И вот этот интерес неожиданно проснулся, наверное, так просыпается дремавший до поры вулкан: неукротимо бурно. Я не помню, с какой именно книги началось мое запойное чтение, но помню, что это случилось в лето с четвертого на пятый класс.

Тогда мой дед Адам, бабушки и я жили в пригородах Нальчика на так называемых "планах".

– Ты где живешь?

– На планах.

Откуда взялось это "на планах", не скажу. Но, безусловно, оно произошло от слова "план". На окраине города были распланированы под частную застройку лоскутки земли по шесть-восемь соток. Из этих лоскутков затем спланировали улицы, скорее всего, оттуда и появилось местное выражение "жить на планах".

В те времена слово "план" было очень распространенным, буквально пронизывающим всю нашу жизнь. У всех были планы: у государства, у заводов, у фабрик, у людей. Планов было так много, что начало казаться, что именно планы мешают жить согласно здравому смыслу и добрым намерениям. Стали поговаривать о том, что главное – поломать "плановое хозяйство" и тогда наша жизнь наладится дивным образом. В конце концов "плановое хозяйство" искоренили, но как-то так, что искоренили не только планы, но и хозяйства. Все очень надеялись на хаос, который поправит все сам собой. Не поправил. И теперь уже никто не знает, есть ли еще хоть какая-то надежда.

А тогда "на планах" у нас была турлучная мазанка в глубине двора и стены строящегося дома впереди, по фронту улицы. Турлучная – значит из плетней, между которыми была засыпана и утрамбована земля. Пол в нашей времянке тоже был земляной, тетя Мотя и тетя Нюся раз в неделю подмазывали его свежей глиной, и он всегда приятно пах, всегда был гладкий и красивый. Особенно радостно было ступать босыми ногами по полу нашей мазанки летом.
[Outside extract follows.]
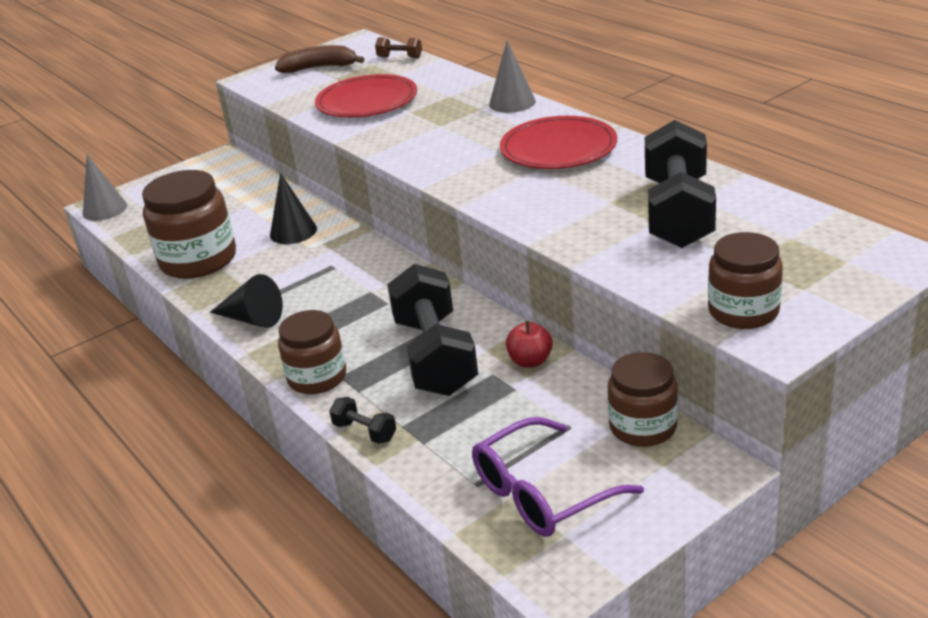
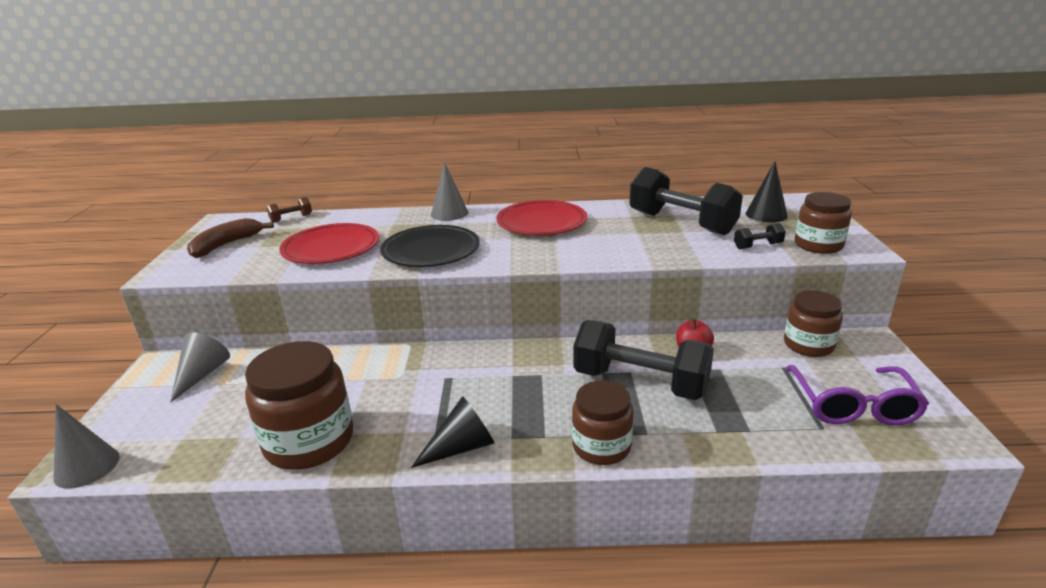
camera: 55 degrees left, 5 degrees down
(226, 178) = (202, 374): none -> grey cone
(293, 231) = (360, 375): black cone -> black cone (766, 214)
(365, 431) = (706, 451): black dumbbell -> black dumbbell (757, 246)
(419, 137) = (431, 251): none -> black plate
Центр города сильно пострадал в войну, и, хотя уже шел пятый год после нашей Победы, многие здания еще стояли в развалинах. Например, я хорошо помню дом, который назывался "партактив". Как я сейчас понимаю, в нем жили до войны партийные активисты, так сказать – лучшие люди сезона. Еще три минуты тому назад, когда я писал эти строки, мне казалось, что партийные активисты навсегда канули в Лету. Пошел на кухню налить себе чаю, а там из телевизора: "активисты нашей партии…"

– Опять ты бегал на "партактив"? – сердилась тетя Нюся.

О том, что я побывал на развалинах, она узнавала очень просто: по моим ступням, а то и щиколоткам, белым от извести. Стены разрушенного дома были сложены по старинке не на цементном, а на известняковом растворе. Кое-где на них росла жесткая чахлая трава, а в одном месте даже кривая березка. В торце здания сохранились парадная каменная лестница с балюстрадой и часть первого этажа, где размещался продовольственный магазин, в котором не было ничего, кроме маленьких банок каспийских килек в томатном соусе и дальневосточных крабов в собственном соку. Кильки народ брал, а крабы не пользовались спросом, тогда еще наши люди не знали, что это деликатес, и относились к крабам с подозрением.